Robots Should Go Where Man Hesitates to Tread
When America collectively performs its morning ablutions and looks into the bathroom mirror, what sort of image do we see staring back at us?
Are we still the bold explorers who bravely stride where angels fear to tread? Or have we become a nation of slothful couch potatoes, doomed to settle for the status quo as we sit on the sofa munching cheese puffs and watching the world pass us by? This is the essence of the question posed by former NASA administrator Michael D. Griffin in his July 19 editorial on the anniversary of man’s first historic steps upon the moon.
Griffin complains that the descendants of the pioneers who blazed the Oregon Trail, built a continental railroad, and flew across the Atlantic “gave up the frontier of our time.” In general terms, much to our well-deserved credit, he makes a valid point. America has always been a nation of explorers, pushing back boundaries and tackling death-defying odds to see what lay over the next mountain range.
However, after citing the great exploratory conquests of mankind on our home planet, the author paints a relatively cheap and easy picture of our bid to beat the Soviets to the lunar surface.

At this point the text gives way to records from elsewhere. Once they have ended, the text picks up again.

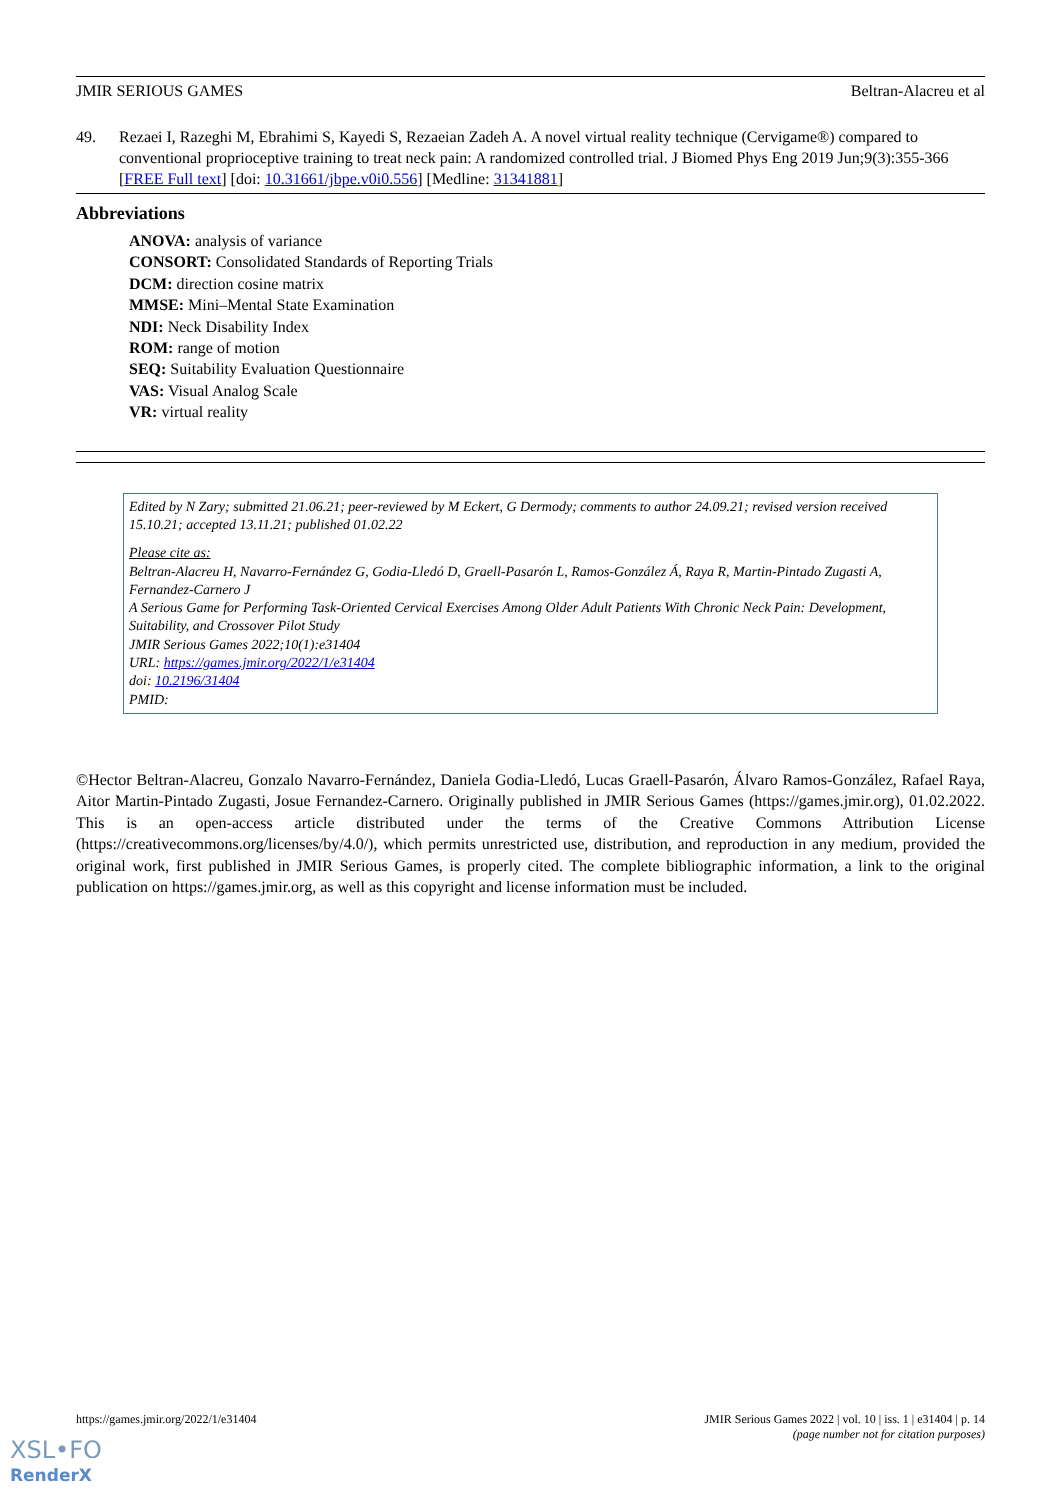JMIR SERIOUS GAMES Beltran-Alacreu et al
49. Rezaei I, Razeghi M, Ebrahimi S, Kayedi S, Rezaeian Zadeh A. A novel virtual reality technique (Cervigame®) compared to conventional proprioceptive training to treat neck pain: A randomized controlled trial. J Biomed Phys Eng 2019 Jun;9(3):355-366 [FREE Full text] [doi: 10.31661/jbpe.v0i0.556] [Medline: 31341881]
Abbreviations
ANOVA: analysis of variance
CONSORT: Consolidated Standards of Reporting Trials
DCM: direction cosine matrix
MMSE: Mini–Mental State Examination
NDI: Neck Disability Index
ROM: range of motion
SEQ: Suitability Evaluation Questionnaire
VAS: Visual Analog Scale
VR: virtual reality
Edited by N Zary; submitted 21.06.21; peer-reviewed by M Eckert, G Dermody; comments to author 24.09.21; revised version received 15.10.21; accepted 13.11.21; published 01.02.22
Please cite as:
Beltran-Alacreu H, Navarro-Fernández G, Godia-Lledó D, Graell-Pasarón L, Ramos-González Á, Raya R, Martin-Pintado Zugasti A, Fernandez-Carnero J
A Serious Game for Performing Task-Oriented Cervical Exercises Among Older Adult Patients With Chronic Neck Pain: Development, Suitability, and Crossover Pilot Study
JMIR Serious Games 2022;10(1):e31404
URL: https://games.jmir.org/2022/1/e31404
doi: 10.2196/31404
PMID:
©Hector Beltran-Alacreu, Gonzalo Navarro-Fernández, Daniela Godia-Lledó, Lucas Graell-Pasarón, Álvaro Ramos-González, Rafael Raya, Aitor Martin-Pintado Zugasti, Josue Fernandez-Carnero. Originally published in JMIR Serious Games (https://games.jmir.org), 01.02.2022. This is an open-access article distributed under the terms of the Creative Commons Attribution License (https://creativecommons.org/licenses/by/4.0/), which permits unrestricted use, distribution, and reproduction in any medium, provided the original work, first published in JMIR Serious Games, is properly cited. The complete bibliographic information, a link to the original publication on https://games.jmir.org, as well as this copyright and license information must be included.
https://games.jmir.org/2022/1/e31404 JMIR Serious Games 2022 | vol. 10 | iss. 1 | e31404 | p. 14
(page number not for citation purposes)
XSL•FO
RenderX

The United States spent eight years and $21 billion -- around $150 billion today -- to develop a transportation system to take people to the moon. We then spent less than four years and $4 billion using it, after which we threw it away. Not mothballed, or assigned to caretaker status for possible later use. Destroyed. Just as the Chinese, having explored the world in the early 15th century and found nothing better than what they had at home, burned their fleet of ships.
The facts and figures are accurate enough, but they fail to tell the entire tale. True, the soup to nuts idea of moving from the initial planning phase to the Eagle landing on the moon in only eight years was a technological miracle which shall likely never be repeated. But the reckless risks involved in our burning desire to one up the Soviets would be completely beyond the pale in today’s safety conscious environment.
In his incredible book, Failure is Not an Option, Gene Kranz -– the iconic voice of Mission Control through most of the space age -– described many of the hazards which were never revealed to the public. The families of Neil Armstrong and Buzz Aldrin were told in no uncertain terms by NASA that they were realistically looking at nothing better than a fifty-fifty chance that we could get them back home alive, assuming they ever made it outside for a walk on the moon.
The ascent engine in the lunar lander, for which there was no backup, had been tested less than a dozen times on Earth and fully half of them had either failed to fire or hadn’t delivered enough thrust to get the astronauts back up off the surface. President Nixon even had a speech prepared in the event that the two explorers found themselves stranded there, watching their oxygen supplies slowly bleed down and awaiting the coldest, loneliest, most remote death imaginable by man.